Budget deficits, projected through 2022. The "CBO Baseline" shows the effects of the fiscal cliff. "Alternative Scenario" is the extension of the Bush tax cuts and the rollback of spending cuts. (Wikipedia Commons)

The question gets more urgent by the day: Can President Obama and Congress cut a deal in the next month to prevent the automatic government spending cuts and tax hikes known as the fiscal cliff?

There's another question, too: If they reach an agreement on tax hikes on the wealthy, or cutting tax breaks like the mortgage interest deduction, what then?

This week on WNYC's Money Talking, contributors Joe Nocera of The New York Times and Rana Foroohar of Time magazine discuss the potential impact of a deal to avoid the fiscal cliff on future economic growth.

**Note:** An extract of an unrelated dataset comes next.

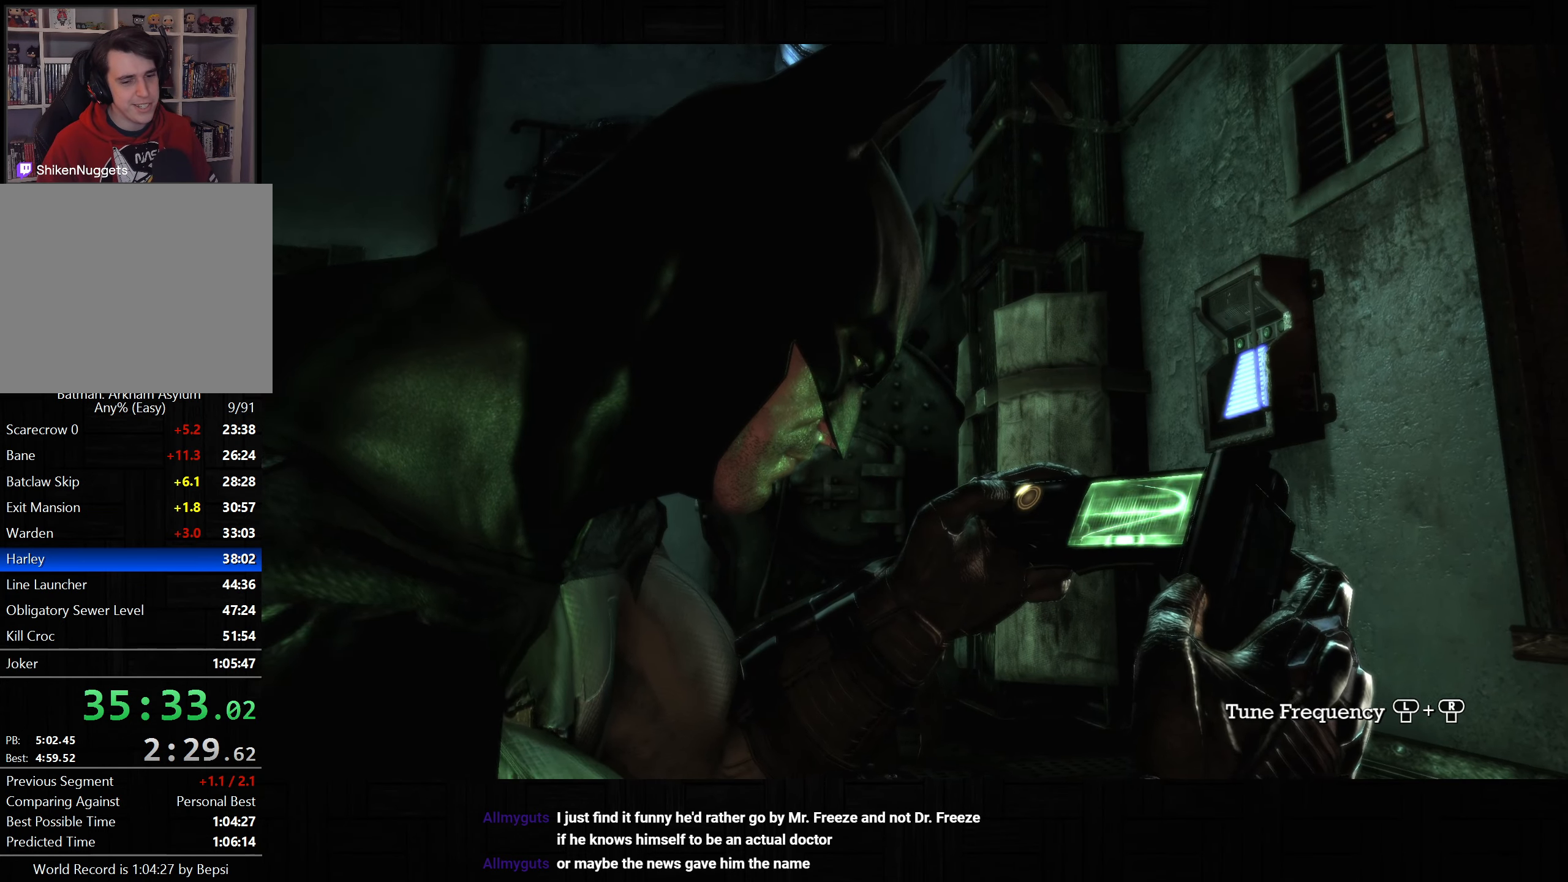
{"dt_ms": 500, "buttons": [], "left_stick": "up-left", "right_stick": "up-left", "button_events": []}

Plus, Warren Buffett is making the rounds with his proposals to address the debt. Nocera and Foroohar weigh in on one of his ideas: a minimum tax of 30 percent for people making more than $1 million a year. 

Hosted by:

Jeff Greenfield

Produced by:

Daniel P. Tucker


Charlie Herman


Rana Foroohar and Joe Nocera

Comments [3]

Lloyd Waldron from Long Island

Great coverage on the benefits within the economy for wage earners making a living wage and the 'trickle up' economy. The 'trickle down' argument has been part of the public discussion for decades now. Where are the real, visible, continuing benefits to the 98% of people in this economy in today's trickle down economy? Please consider investigating for as many examples as possible. This would be a great contrast in reporting on the work of the many vs the income of the 2%.

Dec. 12 2012 07:34 AM
RUCB_Alum from Central New Jersey

Not a cliff but returning to the Clinton tax rates across the board will definitely induce a recession and it would be of our own making...

15% thru $48,600
28% thru $125,400
31% thru $203,150
36% thru $398,350 and
39.6% for all income over $398,350...These rates are for 'Head of household'.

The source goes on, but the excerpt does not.